Pip: And the poem doesn’t stop at deflating the expert. It turns the question back on the person seeking help, asking whether rescue might begin not with the next specialist but with learning to need one a little less.
Mara: The second poem, “Når to hjarte slår som eitt,” picks up the weight that falls on a single person when illness or grief moves in. One partner becomes harbor, map, lighthouse, and lifeboat all at once — and the poem is honest that love does not keep double-entry books.
Pip: It gives freely until it discovers that even a heart can go bankrupt. Which is a bleak accounting metaphor, but the poem earns it.
Mara: The resolution it reaches is not romantic collapse but something more practical: “Lat oss finne fleire som kan bere dette saman med oss.” Find more people to carry this with us. The burden poem becomes, quietly, a case for community.

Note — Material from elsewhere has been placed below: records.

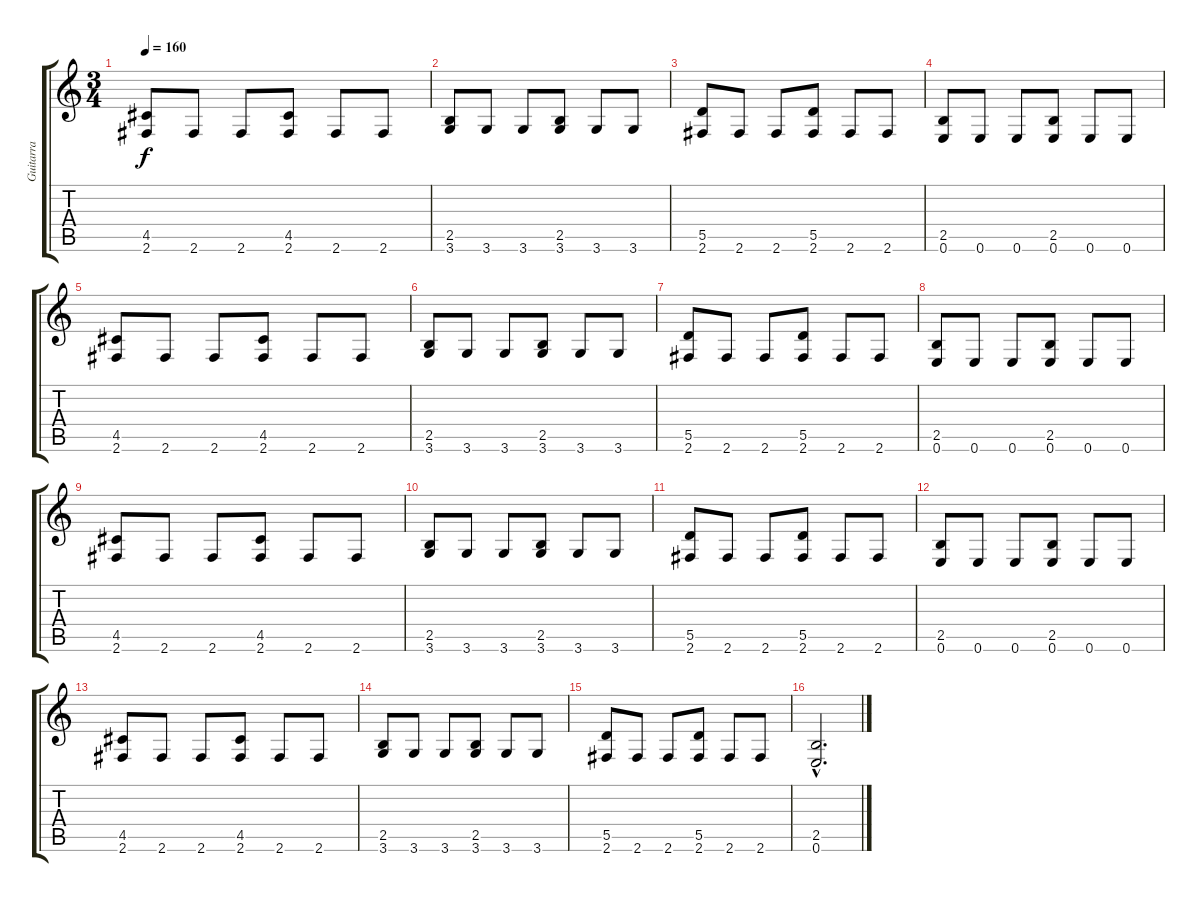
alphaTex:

\track ("Guitarra" "Guitarra") {instrument distortionguitar}
\staff {score tabs}
\tuning (E4 B3 G3 D3 A2 E2) {hide}
\ts (3 4)
\tempo 160
\clef g2
\ks c
(4.5 2.6).8{dy f} 2.6.8 2.6.8 (4.5 2.6).8 2.6.8 2.6.8 |
(2.5 3.6).8 3.6.8 3.6.8 (2.5 3.6).8 3.6.8 3.6.8 |
(5.5 2.6).8 2.6.8 2.6.8 (5.5 2.6).8 2.6.8 2.6.8 |
(2.5 0.6).8 0.6.8 0.6.8 (2.5 0.6).8 0.6.8 0.6.8 |
(4.5 2.6).8 2.6.8 2.6.8 (4.5 2.6).8 2.6.8 2.6.8 |
(2.5 3.6).8 3.6.8 3.6.8 (2.5 3.6).8 3.6.8 3.6.8 |
(5.5 2.6).8 2.6.8 2.6.8 (5.5 2.6).8 2.6.8 2.6.8 |
(2.5 0.6).8 0.6.8 0.6.8 (2.5 0.6).8 0.6.8 0.6.8 |
(4.5 2.6).8 2.6.8 2.6.8 (4.5 2.6).8 2.6.8 2.6.8 |
(2.5 3.6).8 3.6.8 3.6.8 (2.5 3.6).8 3.6.8 3.6.8 |
(5.5 2.6).8 2.6.8 2.6.8 (5.5 2.6).8 2.6.8 2.6.8 |
(2.5 0.6).8 0.6.8 0.6.8 (2.5 0.6).8 0.6.8 0.6.8 |
(4.5 2.6).8 2.6.8 2.6.8 (4.5 2.6).8 2.6.8 2.6.8 |
(2.5 3.6).8 3.6.8 3.6.8 (2.5 3.6).8 3.6.8 3.6.8 |
(5.5 2.6).8 2.6.8 2.6.8 (5.5 2.6).8 2.6.8 2.6.8 |
(2.5{hac} 0.6{hac}).2{d}
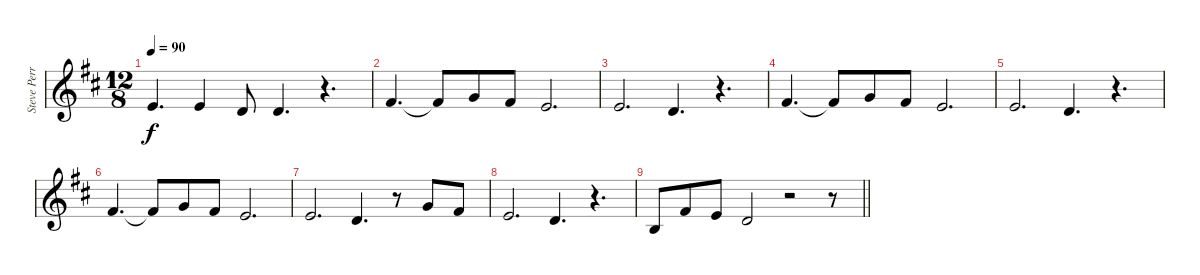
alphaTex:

\track ("Steve Perry" "Steve Perr") {instrument lead2sawtooth}
\staff {score}
\tuning (E4 B3 G3 D3 A2 E2) {hide}
\ts (12 8)
\tempo 90
\clef g2
\ks d
0.1.4{d dy f} 0.1.4 3.2.8 3.2.4{d} r.4{d} |
2.1.4{d} 2.1{t}.8 3.1.8 2.1.8 0.1.2{d} |
0.1.2{d} 3.2.4{d} r.4{d} |
2.1.4{d} 2.1{t}.8 3.1.8 2.1.8 0.1.2{d} |
0.1.2{d} 3.2.4{d} r.4{d} |
2.1.4{d} 2.1{t}.8 3.1.8 2.1.8 0.1.2{d} |
0.1.2{d} 3.2.4{d} r.8 3.1.8 2.1.8 |
0.1.2{d} 3.2.4{d} r.4{d} |
\barLineRight lightlight
0.2.8 2.1.8 0.1.8 3.2.2 r.2 r.8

Pip: And the third poem, “Den stille kunsten å vedlikehalde,” closes the triptych by arguing that maintenance is not the opposite of love — it is love that arrives before it is needed.
Mara: The images are deliberately ordinary: oil changed before the warning light, paint before the rain finds the wood, a question asked before the answer becomes “not good.” The poem names a Tuesday as the site of the heroic.
Pip: No capes, no crisis — just the hinge, oiled.
Mara: All three poems are working the same seam: the difference between repair and stewardship, and what it costs to confuse the two.
Pip: What stays with me is the sequence — expert, partner, Tuesday. Three scales of the same problem.